§ LISTED ENTRIES:
========================================================================
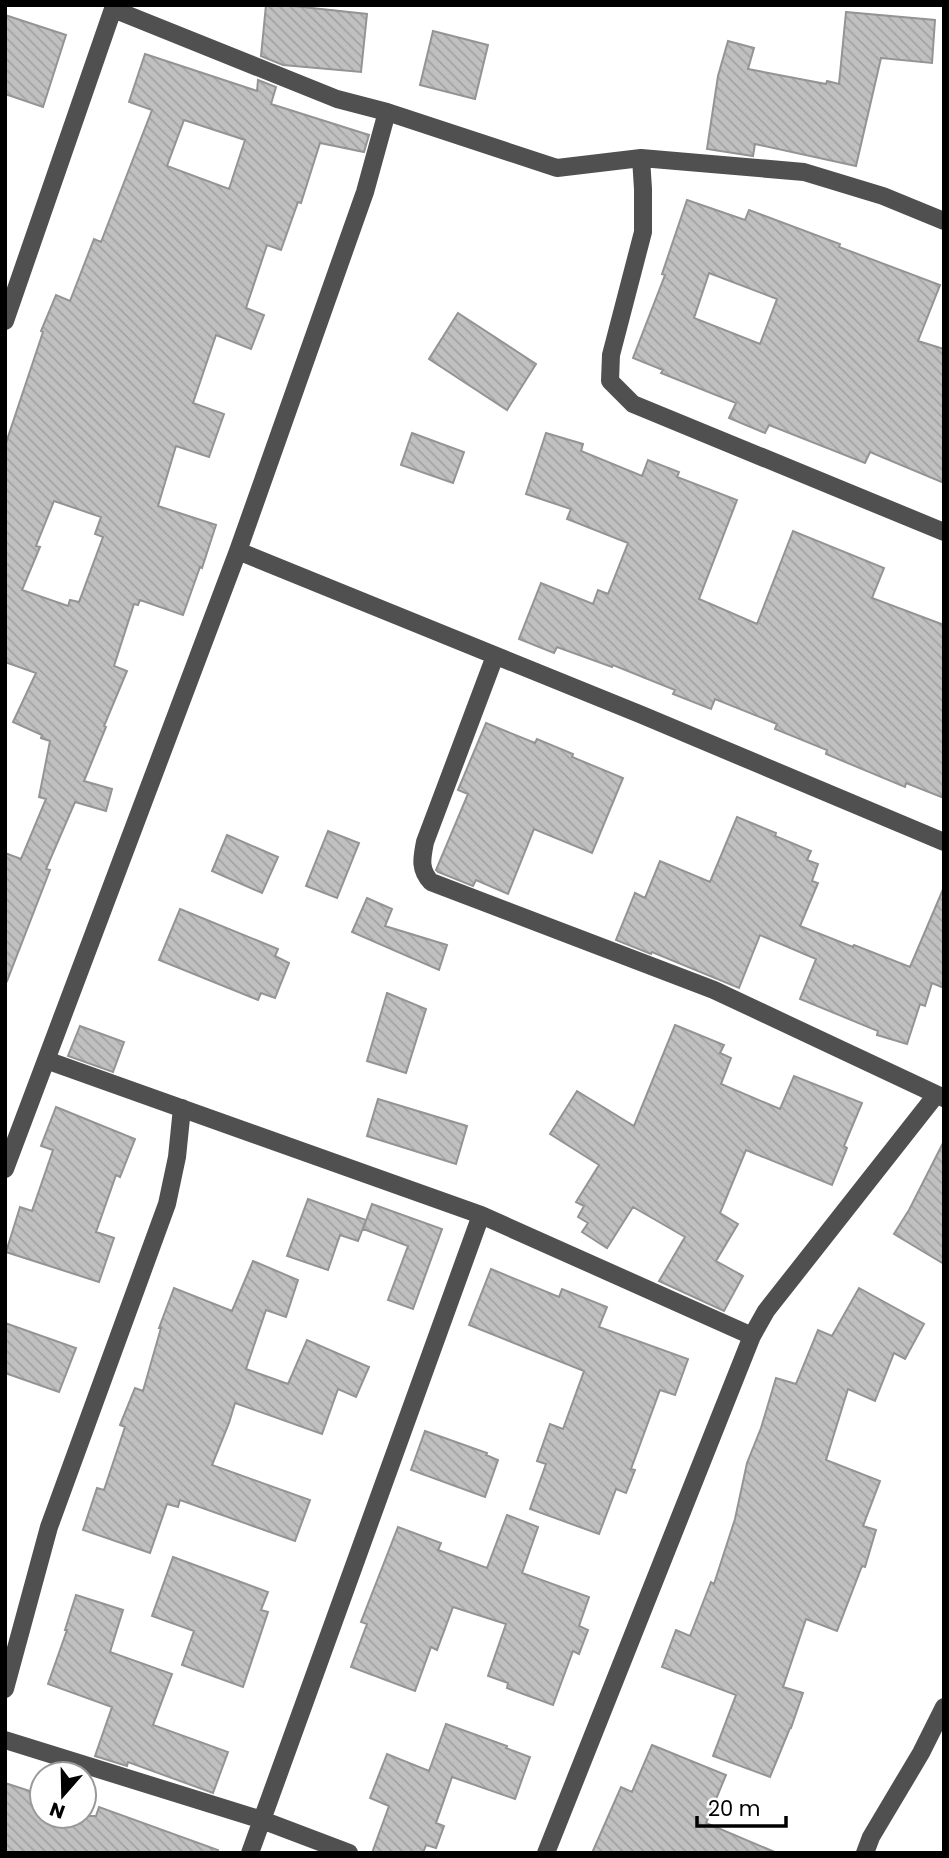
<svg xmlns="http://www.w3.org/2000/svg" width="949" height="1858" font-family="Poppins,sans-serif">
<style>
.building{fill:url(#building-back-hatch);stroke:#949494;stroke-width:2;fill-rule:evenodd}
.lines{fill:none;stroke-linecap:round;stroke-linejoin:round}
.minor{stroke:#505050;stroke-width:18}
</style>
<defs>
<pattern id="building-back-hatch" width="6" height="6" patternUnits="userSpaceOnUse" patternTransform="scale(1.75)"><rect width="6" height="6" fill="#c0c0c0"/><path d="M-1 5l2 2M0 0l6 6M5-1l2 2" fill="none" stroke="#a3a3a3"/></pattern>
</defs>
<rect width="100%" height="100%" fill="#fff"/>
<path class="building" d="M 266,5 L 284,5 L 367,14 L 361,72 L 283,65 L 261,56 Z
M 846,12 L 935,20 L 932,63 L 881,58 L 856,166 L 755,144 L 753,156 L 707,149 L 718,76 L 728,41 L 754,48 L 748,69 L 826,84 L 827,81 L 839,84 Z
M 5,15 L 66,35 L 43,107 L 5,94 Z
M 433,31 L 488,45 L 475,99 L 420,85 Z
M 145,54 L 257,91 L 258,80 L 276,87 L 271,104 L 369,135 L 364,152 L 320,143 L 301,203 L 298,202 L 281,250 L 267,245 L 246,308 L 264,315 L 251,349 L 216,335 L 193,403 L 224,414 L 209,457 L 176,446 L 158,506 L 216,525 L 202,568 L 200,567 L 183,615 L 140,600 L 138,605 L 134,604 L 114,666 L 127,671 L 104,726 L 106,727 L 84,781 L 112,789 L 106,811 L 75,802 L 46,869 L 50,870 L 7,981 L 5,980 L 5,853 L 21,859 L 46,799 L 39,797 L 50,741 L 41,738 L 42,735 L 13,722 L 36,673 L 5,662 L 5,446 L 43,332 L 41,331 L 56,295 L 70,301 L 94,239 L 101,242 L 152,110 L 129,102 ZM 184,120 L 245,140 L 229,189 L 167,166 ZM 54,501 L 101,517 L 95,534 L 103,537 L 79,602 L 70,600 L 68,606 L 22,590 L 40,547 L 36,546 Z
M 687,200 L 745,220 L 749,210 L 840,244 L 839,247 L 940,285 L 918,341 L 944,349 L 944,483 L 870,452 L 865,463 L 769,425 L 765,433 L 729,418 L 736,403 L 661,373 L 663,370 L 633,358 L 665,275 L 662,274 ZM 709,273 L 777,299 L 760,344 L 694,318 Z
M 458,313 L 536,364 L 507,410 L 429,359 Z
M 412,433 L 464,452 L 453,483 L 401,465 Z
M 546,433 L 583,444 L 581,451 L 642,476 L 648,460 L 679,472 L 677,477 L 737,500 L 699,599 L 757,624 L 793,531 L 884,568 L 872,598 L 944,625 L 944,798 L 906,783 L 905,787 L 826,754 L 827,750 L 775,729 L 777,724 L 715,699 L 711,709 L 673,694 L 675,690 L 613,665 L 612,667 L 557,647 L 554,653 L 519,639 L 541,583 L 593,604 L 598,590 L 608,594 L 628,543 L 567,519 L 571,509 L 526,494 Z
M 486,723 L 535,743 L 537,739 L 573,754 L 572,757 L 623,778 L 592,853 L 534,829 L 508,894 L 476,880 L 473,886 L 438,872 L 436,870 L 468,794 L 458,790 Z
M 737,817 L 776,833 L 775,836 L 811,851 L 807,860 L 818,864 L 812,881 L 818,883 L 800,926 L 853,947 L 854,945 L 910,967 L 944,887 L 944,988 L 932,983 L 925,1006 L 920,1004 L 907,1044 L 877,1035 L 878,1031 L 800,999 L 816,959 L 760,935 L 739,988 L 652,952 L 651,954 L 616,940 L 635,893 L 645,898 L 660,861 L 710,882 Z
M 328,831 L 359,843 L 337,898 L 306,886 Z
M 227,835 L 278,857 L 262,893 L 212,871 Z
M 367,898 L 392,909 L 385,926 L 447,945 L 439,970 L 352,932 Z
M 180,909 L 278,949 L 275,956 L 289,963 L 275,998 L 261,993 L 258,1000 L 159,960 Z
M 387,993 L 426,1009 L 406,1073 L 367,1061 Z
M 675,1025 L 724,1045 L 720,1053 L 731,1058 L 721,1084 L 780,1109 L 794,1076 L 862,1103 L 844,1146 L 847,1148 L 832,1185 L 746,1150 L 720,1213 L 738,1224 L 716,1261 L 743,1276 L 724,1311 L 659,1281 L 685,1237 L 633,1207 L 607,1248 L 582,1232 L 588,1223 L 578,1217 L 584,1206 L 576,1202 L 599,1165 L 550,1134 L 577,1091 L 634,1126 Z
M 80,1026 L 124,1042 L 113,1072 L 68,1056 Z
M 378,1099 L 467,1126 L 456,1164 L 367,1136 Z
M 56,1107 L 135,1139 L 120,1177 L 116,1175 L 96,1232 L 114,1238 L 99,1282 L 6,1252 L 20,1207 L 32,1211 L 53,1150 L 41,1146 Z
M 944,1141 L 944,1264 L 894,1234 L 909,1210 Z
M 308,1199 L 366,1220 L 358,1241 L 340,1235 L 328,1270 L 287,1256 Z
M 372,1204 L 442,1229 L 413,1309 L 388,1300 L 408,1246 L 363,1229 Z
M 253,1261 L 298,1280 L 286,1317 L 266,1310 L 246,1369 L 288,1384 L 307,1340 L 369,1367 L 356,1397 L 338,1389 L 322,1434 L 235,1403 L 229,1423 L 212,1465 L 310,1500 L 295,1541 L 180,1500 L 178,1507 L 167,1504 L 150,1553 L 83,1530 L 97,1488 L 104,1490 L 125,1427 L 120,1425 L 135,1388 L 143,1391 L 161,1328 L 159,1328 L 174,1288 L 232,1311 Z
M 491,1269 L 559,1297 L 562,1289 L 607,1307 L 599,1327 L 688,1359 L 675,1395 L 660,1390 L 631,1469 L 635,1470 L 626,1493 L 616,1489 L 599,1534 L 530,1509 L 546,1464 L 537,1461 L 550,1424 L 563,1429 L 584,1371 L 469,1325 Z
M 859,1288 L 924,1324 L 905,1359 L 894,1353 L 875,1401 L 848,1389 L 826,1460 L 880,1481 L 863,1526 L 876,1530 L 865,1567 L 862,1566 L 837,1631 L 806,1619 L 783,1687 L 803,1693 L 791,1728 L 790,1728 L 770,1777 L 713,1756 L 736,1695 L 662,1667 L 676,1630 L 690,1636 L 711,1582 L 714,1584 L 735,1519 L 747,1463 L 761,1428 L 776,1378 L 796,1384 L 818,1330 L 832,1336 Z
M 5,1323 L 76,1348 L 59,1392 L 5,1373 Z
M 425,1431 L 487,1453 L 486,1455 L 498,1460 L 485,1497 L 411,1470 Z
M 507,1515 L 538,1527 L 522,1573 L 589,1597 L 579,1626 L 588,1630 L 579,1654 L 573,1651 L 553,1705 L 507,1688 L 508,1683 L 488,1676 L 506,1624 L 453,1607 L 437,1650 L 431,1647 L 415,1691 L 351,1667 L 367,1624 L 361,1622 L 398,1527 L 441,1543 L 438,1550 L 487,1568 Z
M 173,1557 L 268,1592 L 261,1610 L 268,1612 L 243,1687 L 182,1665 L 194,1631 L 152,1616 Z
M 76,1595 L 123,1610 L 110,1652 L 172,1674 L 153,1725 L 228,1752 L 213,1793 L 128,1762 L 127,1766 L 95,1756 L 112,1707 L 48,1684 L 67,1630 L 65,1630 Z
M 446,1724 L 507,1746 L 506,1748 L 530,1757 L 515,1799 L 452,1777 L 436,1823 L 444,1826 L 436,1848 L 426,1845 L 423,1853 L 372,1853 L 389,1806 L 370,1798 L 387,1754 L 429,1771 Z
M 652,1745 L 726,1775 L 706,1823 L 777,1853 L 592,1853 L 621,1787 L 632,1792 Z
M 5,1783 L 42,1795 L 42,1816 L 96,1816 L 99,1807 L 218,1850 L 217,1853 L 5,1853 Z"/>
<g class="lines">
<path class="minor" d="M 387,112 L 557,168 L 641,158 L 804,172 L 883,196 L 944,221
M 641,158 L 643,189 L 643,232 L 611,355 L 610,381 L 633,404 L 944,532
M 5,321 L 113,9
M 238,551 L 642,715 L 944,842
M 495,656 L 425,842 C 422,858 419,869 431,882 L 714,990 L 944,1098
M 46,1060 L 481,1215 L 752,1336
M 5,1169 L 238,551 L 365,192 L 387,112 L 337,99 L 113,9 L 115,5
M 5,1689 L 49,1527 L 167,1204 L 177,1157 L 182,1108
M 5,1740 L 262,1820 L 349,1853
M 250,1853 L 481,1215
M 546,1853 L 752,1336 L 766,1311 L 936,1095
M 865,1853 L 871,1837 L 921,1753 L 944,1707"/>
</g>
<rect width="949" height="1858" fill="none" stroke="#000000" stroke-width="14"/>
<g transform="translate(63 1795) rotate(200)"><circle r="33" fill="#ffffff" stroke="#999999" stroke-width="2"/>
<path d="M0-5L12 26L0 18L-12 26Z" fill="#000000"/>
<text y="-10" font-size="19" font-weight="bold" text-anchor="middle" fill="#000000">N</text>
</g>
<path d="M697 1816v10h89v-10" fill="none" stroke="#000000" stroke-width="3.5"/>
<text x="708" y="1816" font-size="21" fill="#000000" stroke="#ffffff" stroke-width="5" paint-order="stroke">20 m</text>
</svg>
========================================================================
§ TASK INSTRUCTIONS: Reproduce the lines of the entries above from the one with "283,65 L 261,56 Z" to the one with "M 486,723 L", both included, exactly and without any other line.

§ ANSWER TO THIS TASK:
<path class="building" d="M 266,5 L 284,5 L 367,14 L 361,72 L 283,65 L 261,56 Z
M 846,12 L 935,20 L 932,63 L 881,58 L 856,166 L 755,144 L 753,156 L 707,149 L 718,76 L 728,41 L 754,48 L 748,69 L 826,84 L 827,81 L 839,84 Z
M 5,15 L 66,35 L 43,107 L 5,94 Z
M 433,31 L 488,45 L 475,99 L 420,85 Z
M 145,54 L 257,91 L 258,80 L 276,87 L 271,104 L 369,135 L 364,152 L 320,143 L 301,203 L 298,202 L 281,250 L 267,245 L 246,308 L 264,315 L 251,349 L 216,335 L 193,403 L 224,414 L 209,457 L 176,446 L 158,506 L 216,525 L 202,568 L 200,567 L 183,615 L 140,600 L 138,605 L 134,604 L 114,666 L 127,671 L 104,726 L 106,727 L 84,781 L 112,789 L 106,811 L 75,802 L 46,869 L 50,870 L 7,981 L 5,980 L 5,853 L 21,859 L 46,799 L 39,797 L 50,741 L 41,738 L 42,735 L 13,722 L 36,673 L 5,662 L 5,446 L 43,332 L 41,331 L 56,295 L 70,301 L 94,239 L 101,242 L 152,110 L 129,102 ZM 184,120 L 245,140 L 229,189 L 167,166 ZM 54,501 L 101,517 L 95,534 L 103,537 L 79,602 L 70,600 L 68,606 L 22,590 L 40,547 L 36,546 Z
M 687,200 L 745,220 L 749,210 L 840,244 L 839,247 L 940,285 L 918,341 L 944,349 L 944,483 L 870,452 L 865,463 L 769,425 L 765,433 L 729,418 L 736,403 L 661,373 L 663,370 L 633,358 L 665,275 L 662,274 ZM 709,273 L 777,299 L 760,344 L 694,318 Z
M 458,313 L 536,364 L 507,410 L 429,359 Z
M 412,433 L 464,452 L 453,483 L 401,465 Z
M 546,433 L 583,444 L 581,451 L 642,476 L 648,460 L 679,472 L 677,477 L 737,500 L 699,599 L 757,624 L 793,531 L 884,568 L 872,598 L 944,625 L 944,798 L 906,783 L 905,787 L 826,754 L 827,750 L 775,729 L 777,724 L 715,699 L 711,709 L 673,694 L 675,690 L 613,665 L 612,667 L 557,647 L 554,653 L 519,639 L 541,583 L 593,604 L 598,590 L 608,594 L 628,543 L 567,519 L 571,509 L 526,494 Z
M 486,723 L 535,743 L 537,739 L 573,754 L 572,757 L 623,778 L 592,853 L 534,829 L 508,894 L 476,880 L 473,886 L 438,872 L 436,870 L 468,794 L 458,790 Z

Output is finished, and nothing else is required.